Subject: From a certain point of view.
Author:
Posted on: 2019-11-21 15:03:35 UTC

To answer your question, we have to ask: what is a swear word, anyway? Tolkien invented multiple words relating to sexual intercourse, which could easily be translated by English swear words - but given the way he presented elves as thinking about the subject, they definitely wouldn't be swearing in the original.

If instead we look at native curse words, Quenya actually provides a fair few insults. Nauco is a word for 'Dwarf' that means 'stunted one', and was very offensive; it's hard to imagine mortal Men would take kindly to being called Engwar ('The Sickly Ones') or Fírimar ('Those Apt to Die'). You'd probably offend just about anyone by using words like úvanima (hideous) or úvanima (monster) at them.

Sindarin has cognates to a some of these, being a related language. Naug is the same word as nauco, Firion and Firieth are the male and female forms of the word for 'one who dies, mortal'. Uvanima reappears as Urug, (monster), and there are delightful words like úvelui, meaning 'unloveable'.

Perhaps most delightfully, Sindarin has a word that could pretty much translate as 'swear word': úbedui is translated as 'not fit to say, unspeakable'. It's an adjective, so you'd need to say peth/pith úbedui, 'word/s unspeakable'.

The other Tolkienian languages are pretty fragmentary. Adunaic has a word dolgu which is noted as meaning night (evil) as opposed to lômi, night (neutral). Valarin has the word dušamanûðân, 'marred', which refers to the presence of evil in the world - I imagine they'd use it as a general-purpose comment on anything bad. And the Black Speech...

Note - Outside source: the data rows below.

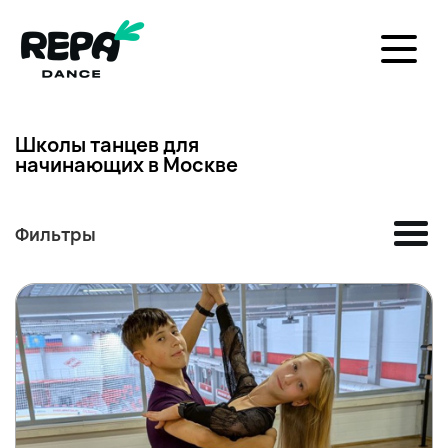
Школы танцев для
начинающих в Москве
Фильтры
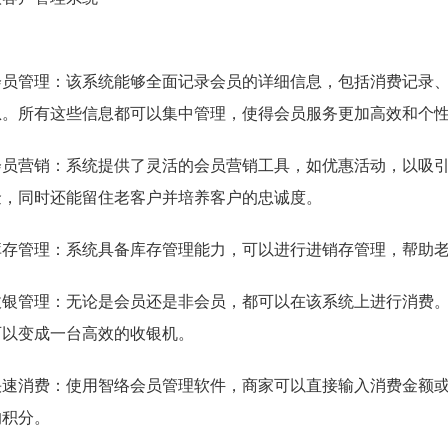
会员管理：该系统能够全面记录会员的详细信息，包括消费记录
息。所有这些信息都可以集中管理，使得会员服务更加高效和个
会员营销：系统提供了灵活的会员营销工具，如优惠活动，以吸
金，同时还能留住老客户并培养客户的忠诚度。
库存管理：系统具备库存管理能力，可以进行进销存管理，帮助
收银管理：无论是会员还是非会员，都可以在该系统上进行消费
可以变成一台高效的收银机。
快速消费：使用智络会员管理软件，商家可以直接输入消费金额
的积分。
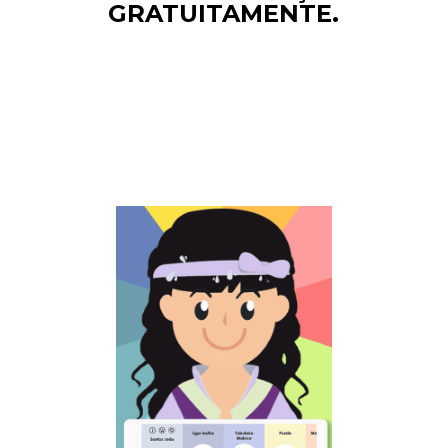
GRATUITAMENTE.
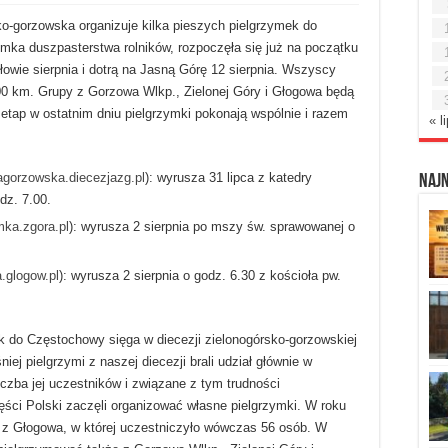
o-gorzowska organizuje kilka pieszych pielgrzymek do
ymka duszpasterstwa rolników, rozpoczęła się już na początku
łowie sierpnia i dotrą na Jasną Górę 12 sierpnia. Wszyscy
0 km. Grupy z Gorzowa Wlkp., Zielonej Góry i Głogowa będą
etap w ostatnim dniu pielgrzymki pokonają wspólnie i razem
« l
agorzowska.
diecezjazg.pl
)
: wyrusza 31 lipca z katedry
Naj
dz. 7.00.
mka.zgora.pl
): wyrusza 2 sierpnia po mszy św. sprawowanej o
.glogow.pl
)
: wyrusza 2 sierpnia o godz. 6.30 z kościoła pw.
k do Częstochowy sięga w diecezji zielonogórsko-gorzowskiej
ej pielgrzymi z naszej diecezji brali udział głównie w
czba jej uczestników i związane z tym trudności
ści Polski zaczęli organizować własne pielgrzymki. W roku
 z Głogowa, w której uczestniczyło wówczas 56 osób. W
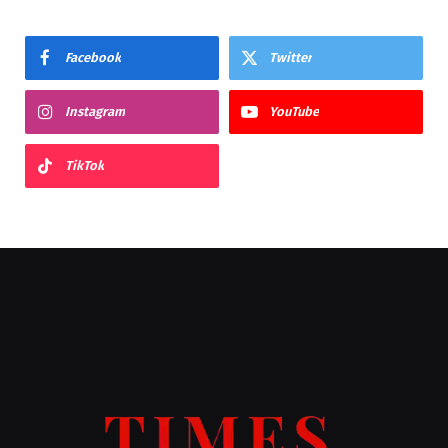
Facebook
Twitter
Instagram
YouTube
TikTok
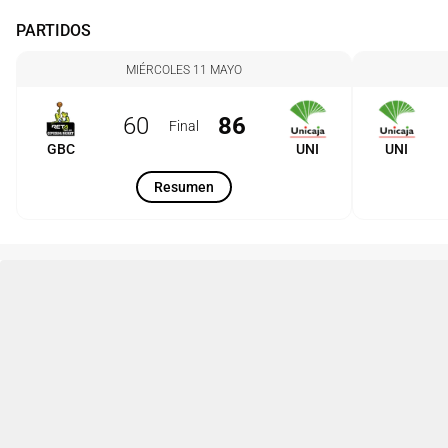
PARTIDOS
MIÉRCOLES 11 MAYO
60
86
Final
GBC
UNI
UNI
Resumen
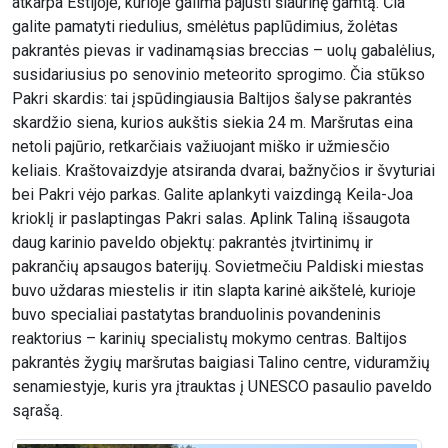
atkarpa Estijoje, kurioje galima pajusti šiaurinę gamtą. Čia
galite pamatyti riedulius, smėlėtus paplūdimius, žolėtas
pakrantės pievas ir vadinamąsias breccias – uolų gabalėlius,
susidariusius po senovinio meteorito sprogimo. Čia stūkso
Pakri skardis: tai įspūdingiausia Baltijos šalyse pakrantės
skardžio siena, kurios aukštis siekia 24 m. Maršrutas eina
netoli pajūrio, retkarčiais važiuojant miško ir užmiesčio
keliais. Kraštovaizdyje atsiranda dvarai, bažnyčios ir švyturiai
bei Pakri vėjo parkas. Galite aplankyti vaizdingą Keila-Joa
krioklį ir paslaptingas Pakri salas. Aplink Taliną išsaugota
daug karinio paveldo objektų: pakrantės įtvirtinimų ir
pakrančių apsaugos baterijų. Sovietmečiu Paldiski miestas
buvo uždaras miestelis ir itin slapta karinė aikštelė, kurioje
buvo specialiai pastatytas branduolinis povandeninis
reaktorius – karinių specialistų mokymo centras. Baltijos
pakrantės žygių maršrutas baigiasi Talino centre, viduramžių
senamiestyje, kuris yra įtrauktas į UNESCO pasaulio paveldo
sąrašą.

... is stuffed with swearing, because c'mon, it's Orcish. You can call someone a fool (glob), you can call them dungfilth (pushdug), you can use either skai of sha as an unglossed 'interjection of contempt' (possibly the only actual swear-words in Tolkien). All of these words come from the gloriously untranslated rant that pops up in the middle of The Two Towers: "Uglúk u bagronk sha pushdug Saruman-glob búbhosh skai!"

(Tolkien, being Tolkien, actually provided two totally contradictory translations of this at different times; Ardalambion accepts the earlier version, but either way it's highly offensive, and skai! remains an untranslated curse either way.)